Tasks to carry out
#1 In the passage on screening methods for organic compounds, which attributes are compared against reference standards during target screening?
#2 Continue the passage on screening methods for organic compounds from its final sentence.

Source passage
________________
However, for suspect and non-target screening, these methods are inadequate due to recording only a limited number of compounds and insufficient useful information can be determined about unknown compounds, particularly given the dearth of LC-MS comparison libraries. For those non-targeted screening approaches, high-resolution mass spectrometry and high mass accuracy chromatography techniques are required. Combinations of quadrupole, time-of-flight, ion trap, and orbitrap mass spectrometry analyzers have emerged, along with high-performance liquid chromatography (and ultra-high-performance liquid chromatography), to more rapidly and effectively tackle suspect and non-target screening.

===Target screening===

Target screening or analysis is useful when looking for a short list of predetermined organic compounds in a sample, while ignoring other compounds that may be present. Reference standards that align with the predetermined compounds are available and used to compare attributes such as chromatographic retention time, fragmentation pattern, and isotopic pattern. The workflow for target screening requires the optimization of sample extraction, sample clean-up, and instrumentation methods to those predetermined compounds in order to achieve "a specific and accurate measurement." Most analytical results will be quantitative in nature, given the narrow focus of screening.

As such, targeted approaches have traditionally been used in regulatory monitoring schemes. The downside, however, is that many hazardous organic compounds are not covered by environmental monitoring regulation and thus not specifically targeted, and the approach is not generally apt for rapid response approaches to providing early warning of contamination events.
________________
Data provided
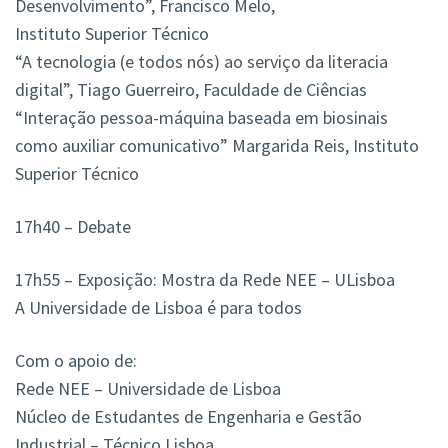
Desenvolvimento”, Francisco Melo,
Instituto Superior Técnico
“A tecnologia (e todos nós) ao serviço da literacia
digital”, Tiago Guerreiro, Faculdade de Ciências
“Interação pessoa-máquina baseada em biosinais
como auxiliar comunicativo” Margarida Reis, Instituto
Superior Técnico
17h40 – Debate
17h55 – Exposição: Mostra da Rede NEE – ULisboa
A Universidade de Lisboa é para todos
Com o apoio de:
Rede NEE – Universidade de Lisboa
Núcleo de Estudantes de Engenharia e Gestão
Industrial – Técnico Lisboa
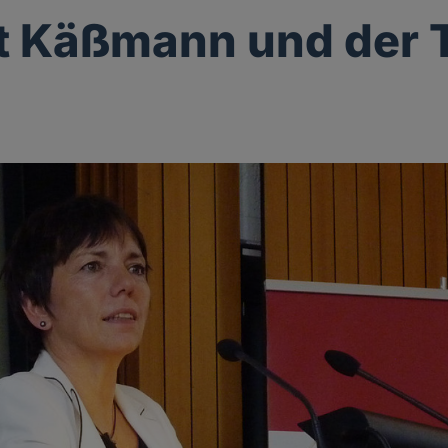
 Käßmann und der T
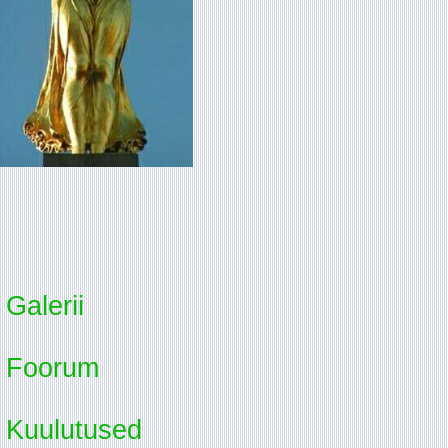
Galerii
Foorum
Kuulutused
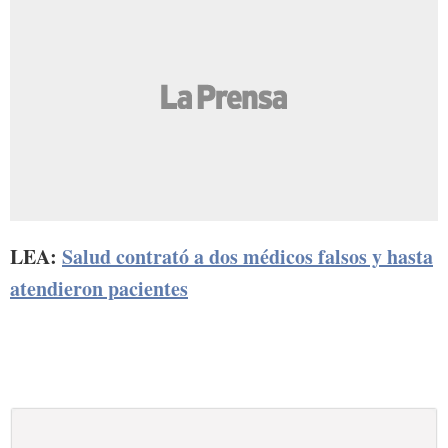
LEA:
Salud contrató a dos médicos falsos y hasta
atendieron pacientes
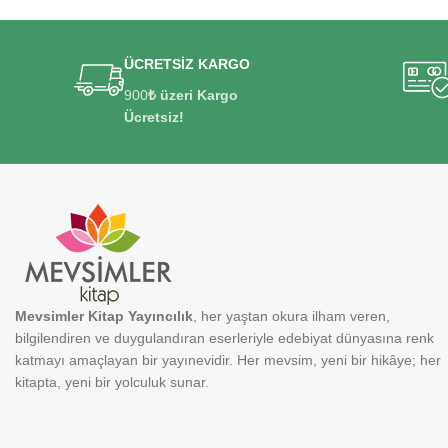
ÜCRETSİZ KARGO
900
₺ üzeri Kargo
Ücretsiz!
Mevsimler Kitap Yayıncılık
, her yaştan okura ilham veren,
bilgilendiren ve duygulandıran eserleriyle edebiyat dünyasına renk
katmayı amaçlayan bir yayınevidir. Her mevsim, yeni bir hikâye; her
kitapta, yeni bir yolculuk sunar.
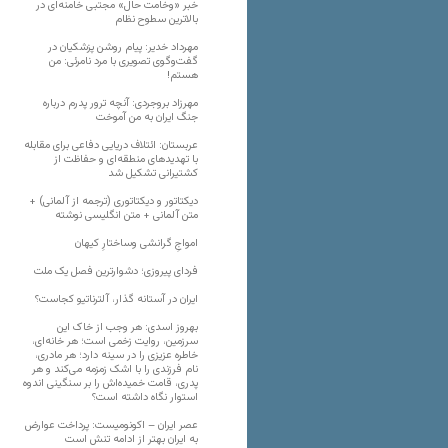
خبر «وخامت حال» مجتبی خامنه‌ای در
بالاترین سطوح نظام
مهرداد خدیر: پیام روشن پزشکیان در
گفت‌و‌گوی تصویری با مرد نامرئی: من
هستم!
مهرزاد بروجردی: آنچه ترور پدرم درباره
جنگ ایران به من آموخت
عربستان: ائتلاف دریایی دفاعی برای مقابله
با تهدیدهای منطقه‌ای و حفاظت از
کشتیرانی تشکیل شد
دیکتاتور و دیکتاتوری (ترجمه از آلمانی) +
متن آلمانی + متن انگلیسی نوشته
‌امواجِ گرانشی وساختارِ کیهان
فردای پیروزی؛ دشوارترین فصل یک ملت
ایران در آستانه گذار، آلترناتیو کجاست؟
بهروز اسدی: هر وجب از خاک‌ این
سرزمین، روایت زخمی است؛ هر خانه‌ای،
خاطره عزیزی را در سینه دارد؛ هر مادری،
نام فرزندی را با اشک زمزمه می‌کند و هر
پدری، قامت خمیده‌اش را بر سنگینی اندوه
استوار نگاه داشته است؟
عصر ایران – اکونومیست: پرداخت عوارض
به ایران بهتر از ادامه تنش است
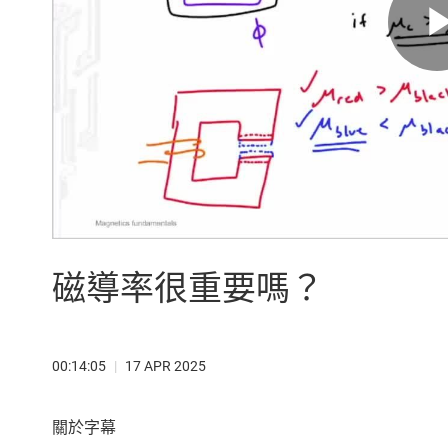
磁導率很重要嗎？
00:14:05
|
17 APR 2025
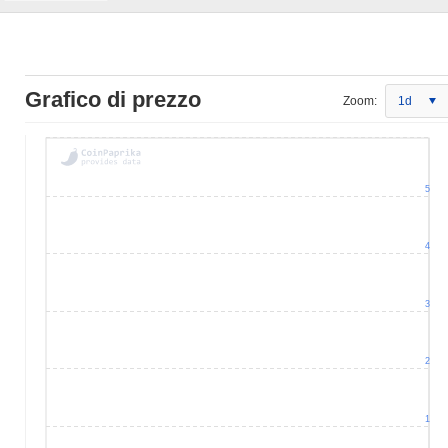
Grafico di prezzo
Zoom:
1d
5
4
3
2
1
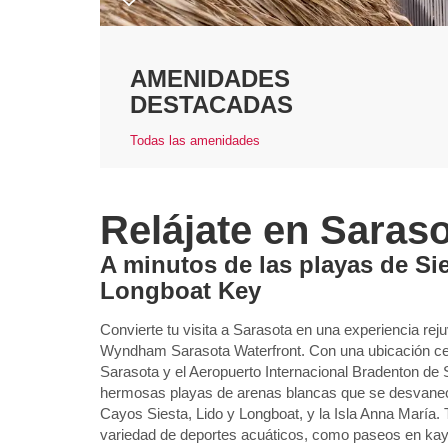
AMENIDADES
DESTACADAS
Todas las amenidades
Relájate en Saras
A minutos de las playas de Si
Longboat Key
Convierte tu visita a Sarasota en una experiencia r
Wyndham Sarasota Waterfront. Con una ubicación cent
Sarasota y el Aeropuerto Internacional Bradenton de
hermosas playas de arenas blancas que se desvanece
Cayos Siesta, Lido y Longboat, y la Isla Anna María.
variedad de deportes acuáticos, como paseos en ka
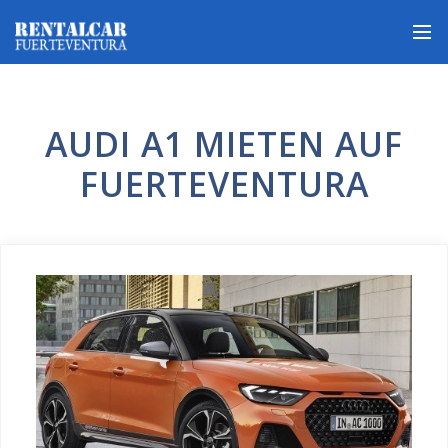
AUDI A1 MIETEN AUF
FUERTEVENTURA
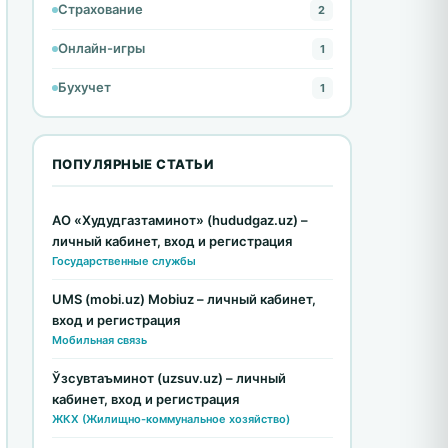
Страхование
2
Онлайн-игры
1
Бухучет
1
ПОПУЛЯРНЫЕ СТАТЬИ
АО «Худудгазтаминот» (hududgaz.uz) –
личный кабинет, вход и регистрация
Государственные службы
UMS (mobi.uz) Mobiuz – личный кабинет,
вход и регистрация
Мобильная связь
Ўзсувтаъминот (uzsuv.uz) – личный
кабинет, вход и регистрация
ЖКХ (Жилищно-коммунальное хозяйство)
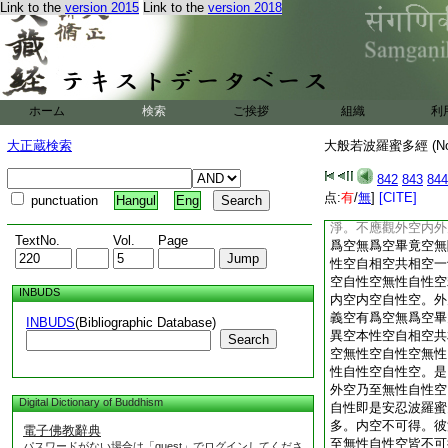
Link to the
version 2015
Link to the
version 2018
空空大空勝義空有爲
空散空無變異空本性
法空不可得空無性空
外空乃至無性自性空
即非自性。是外空乃
非自性。若非自性即
ホーム
検索
ご挨拶
組織
利
安忍波羅蜜多。内空
可得。外空乃至無性
大正蔵検索
大般若波羅蜜多經 (N
無我亦不可得。所以
可得。何況有彼我與
842
843
844
忍。是修安忍波羅蜜
点:
有
/
無
]
[CITE]
punctuation
Hangul
Eng
應修安忍波羅蜜多。
淨。不應觀外空内外
TextNo.
Vol.
Page
爲空無爲空畢竟空無
性空自相空共相空一
空自性空無性自性空
INBUDS
内空内空自性空。外
義空有爲空無爲空畢
INBUDS
(Bibliographic Database)
異空本性空自相空共
Search
空無性空自性空無性
性自性空自性空。是
外空乃至無性自性空
Digital Dictionary of Buddhism
自性即是安忍波羅蜜
多。内空不可得。彼
電子佛教辭典
至無性自性空皆不可
パスワードがない場合は「guest」でログインしてくださ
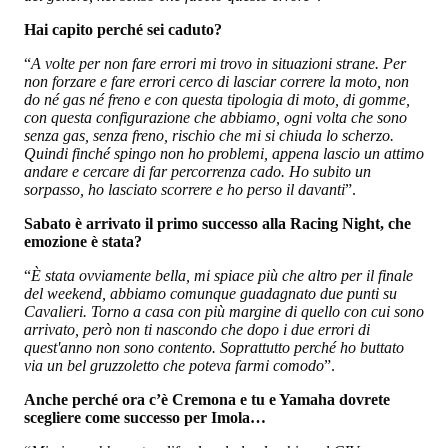
Hai capito perché sei caduto?
“
A volte per non fare errori mi trovo in situazioni strane. Per
non forzare e fare errori cerco di lasciar correre la moto, non
do né gas né freno e con questa tipologia di moto, di gomme,
con questa configurazione che abbiamo, ogni volta che sono
senza gas, senza freno, rischio che mi si chiuda lo scherzo.
Quindi finché spingo non ho problemi, appena lascio un attimo
andare e cercare di far percorrenza cado. Ho subito un
sorpasso, ho lasciato scorrere e ho perso il davanti
”.
Sabato è arrivato il primo successo alla Racing Night, che
emozione è stata?
“
È stata ovviamente bella, mi spiace più che altro per il finale
del weekend, abbiamo comunque guadagnato due punti su
Cavalieri. Torno a casa con più margine di quello con cui sono
arrivato, però non ti nascondo che dopo i due errori di
quest'anno non sono contento. Soprattutto perché ho buttato
via un bel gruzzoletto che poteva farmi comodo
”.
Anche perché ora c’è Cremona e tu e Yamaha dovrete
scegliere come successo per Imola…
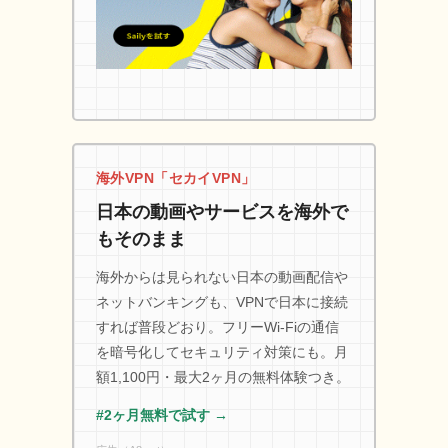
海外VPN「セカイVPN」
日本の動画やサービスを海外で
もそのまま
海外からは見られない日本の動画配信や
ネットバンキングも、VPNで日本に接続
すれば普段どおり。フリーWi-Fiの通信
を暗号化してセキュリティ対策にも。月
額1,100円・最大2ヶ月の無料体験つき。
#2ヶ月無料で試す →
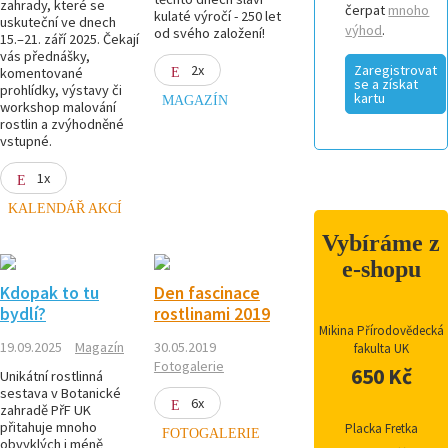
zahrady, které se
čerpat
mnoho
kulaté výročí - 250 let
uskuteční ve dnech
výhod
.
od svého založení!
15.–21. září 2025. Čekají
vás přednášky,
2x
Zaregistrovat
komentované
se a získat
prohlídky, výstavy či
kartu
MAGAZÍN
workshop malování
rostlin a zvýhodněné
vstupné.
1x
KALENDÁŘ AKCÍ
Vybíráme z
e-shopu
Kdopak to tu
Den fascinace
bydlí?
rostlinami 2019
Mikina Přírodovědecká
19.09.2025
Magazín
30.05.2019
fakulta UK
Fotogalerie
650 Kč
Unikátní rostlinná
sestava v Botanické
6x
zahradě PřF UK
přitahuje mnoho
Placka Fretka
FOTOGALERIE
obvyklých i méně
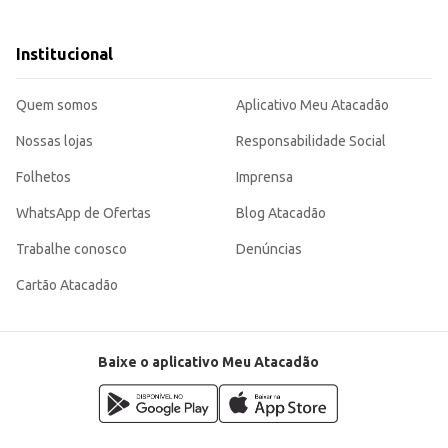
es, cafeterias e eventos.
is tempo.
Institucional
o serviço em estabelecimentos comerciais.
colha eficiente para o seu negócio ou para o uso em casa. Sua capacidade de 7
Quem somos
Aplicativo Meu Atacadão
Nossas lojas
Responsabilidade Social
Folhetos
Imprensa
WhatsApp de Ofertas
Blog Atacadão
Trabalhe conosco
Denúncias
Cartão Atacadão
Baixe o aplicativo Meu Atacadão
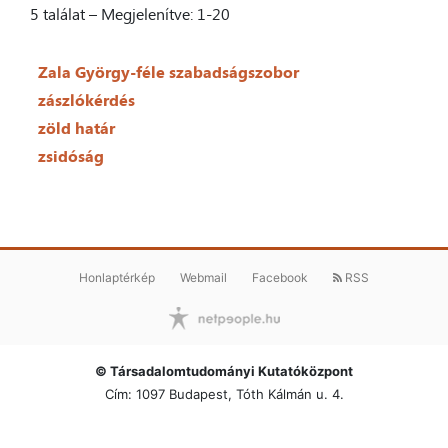
5 találat – Megjelenítve: 1-20
Zala György-féle szabadságszobor
zászlókérdés
zöld határ
zsidóság
Honlaptérkép
Webmail
Facebook
RSS
© Társadalomtudományi Kutatóközpont
Cím: 1097 Budapest, Tóth Kálmán u. 4.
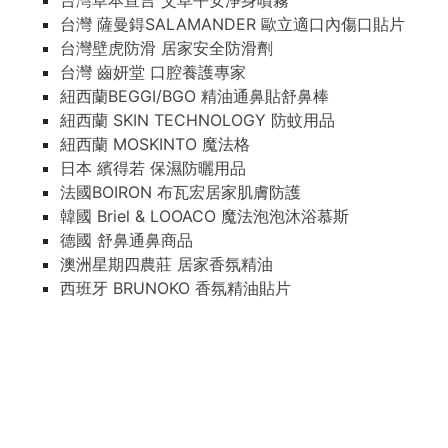
台灣草本宣言 艾草平安淨身噴霧
台灣 薩曼鍀SALAMANDER 歐立適口內傷口貼片
台灣壁虎防滑 居家安全防滑劑
台灣 齒妍堂 口腔養護專家
紐西蘭BEGGI/BGO 精油通鼻貼舒鼻棒
紐西蘭 SKIN TECHNOLOGY 防蚊用品
紐西蘭 MOSKINTO 魔法格
日本 繽得若 保濕防曬用品
法國BOIRON 布瓦宏居家肌膚防護
韓國 Briel & LOOACO 魔法泡泡沐浴慕斯
德國 舒鼻通鼻商品
澳洲星期四農莊 居家香氛精油
西班牙 BRUNOKO 香氛精油貼片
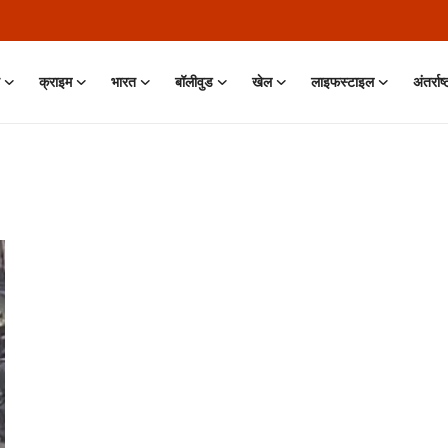
क्राइम
भारत
बॉलीवुड
खेल
लाइफस्टाइल
अंतर्राष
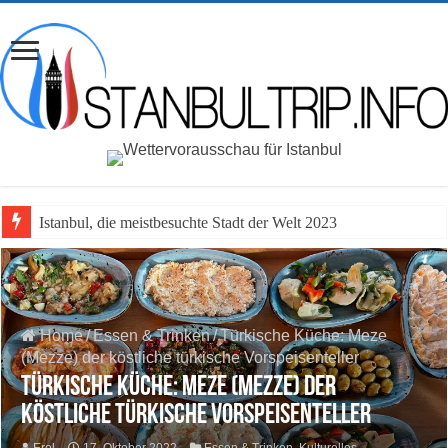
Istanbul, die meistbesuchte Stadt der Welt 2023 vor
Home
/
Essen & Trinken
/
Türkische Küche: Meze
(Mezze) der köstliche türkische Vorspeisenteller
Türkische Küche: Meze (Mezze) der
köstliche türkische Vorspeisenteller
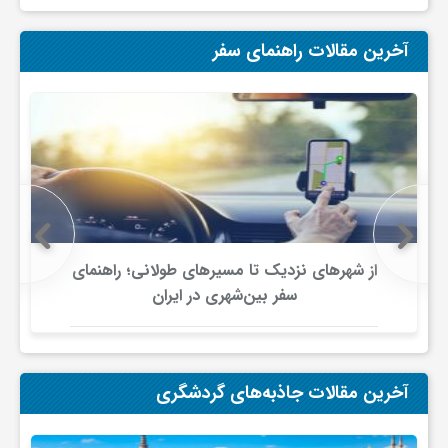
و
آخرین مقالات راهنمای سفر
ا
ق
ت
از شهرهای نزدیک تا مسیرهای طولانی؛ راهنمای
ص
سفر بین‌شهری در ایران
ا
آخرین مقالات جاذبه‌های گردشگری
د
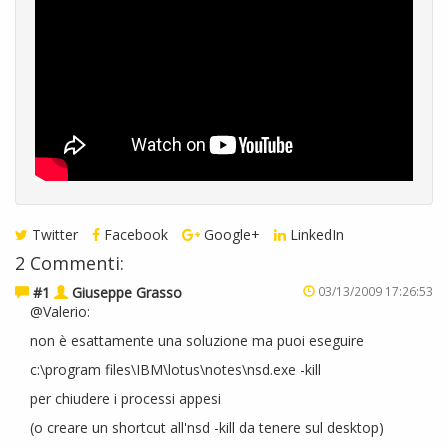
Twitter
Facebook
Google+
LinkedIn
2 Commenti:
#1
Giuseppe Grasso
03/13/2009 17:26:53
@Valerio:
non è esattamente una soluzione ma puoi eseguire
c:\program files\IBM\lotus\notes\nsd.exe -kill
per chiudere i processi appesi
(o creare un shortcut all'nsd -kill da tenere sul desktop)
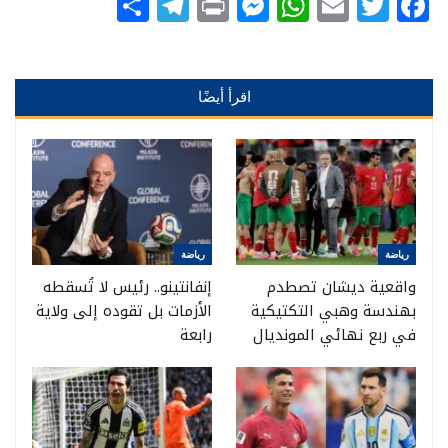
Telegram
Share
Messenger
Print
WhatsApp
Email
Twitter
Facebook
اقرأ أيضًا
رياضة
رياضة
واقعية ديشان تصطدم
إنفانتينو.. رئيس لا تُسقطه
بهندسة وهبي التكتيكية
الأزمات بل تقوده إلى ولاية
في ربع نهائي المونديال
رابعة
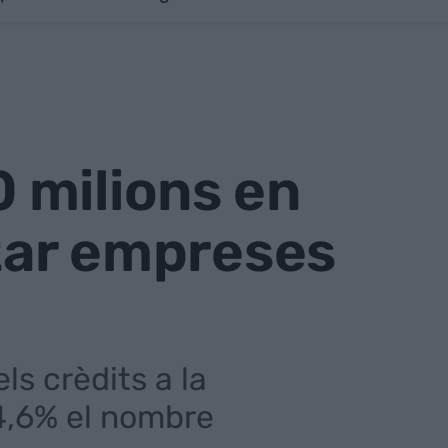
 milions en
tzar empreses
ls crèdits a la
 4,6% el nombre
________________
Answers to each task
#1 Chromatographic retention time, fragmentation pattern, and isotopic pattern.

#2
===Suspect screening===
Suspect screening is useful when looking for one or more suspected compounds with known structures in a sample, but reference standards are unavailable or don't exist. In this case, user-built databases containing information such as mass accuracy, retention time, isotopic patterns, and other structure information for the suspected compounds are consulted, filtered, and compared against the results of high-resolution mass spectrometry analyses using SRM or full scans. The structure of the suspected compounds are then elucidated based on that information, ideally confirmed with authentic reference standards. Compared to targeted screening, the initial work performed in suspect screening is largely qualitative, with more quantitative work to potentially follow in a more targeted approach.

Aside from being able to analyze for more compounds, an additional benefit of this approach is that retrospective analysis, even years later, is enabled without reanalyzing the sample. A downside to the suspect approach is the complexity involved, including not only with data analysis (e.g., using in silico fragmentation software) but also carefully developing suspect screening lists and choosing databases.

===Non-target screening===
Non-target screening is useful when needing to investigate the presences of all the organic compounds within a sample. In this case, since no information is known about the compounds contained in the sample, no reference standard can be used for comparison, at least initially, overall making non-target screening one of the most challenging approaches. Rather, a full automated scan with mass filtering, peak detection, and other characteristics is used to make initial compound detection. Then elemental composition of detected compounds is deduced using accurate mass of the ions. Database searches can be performed to get a lock on what the most plausible structures are given the elemental composition.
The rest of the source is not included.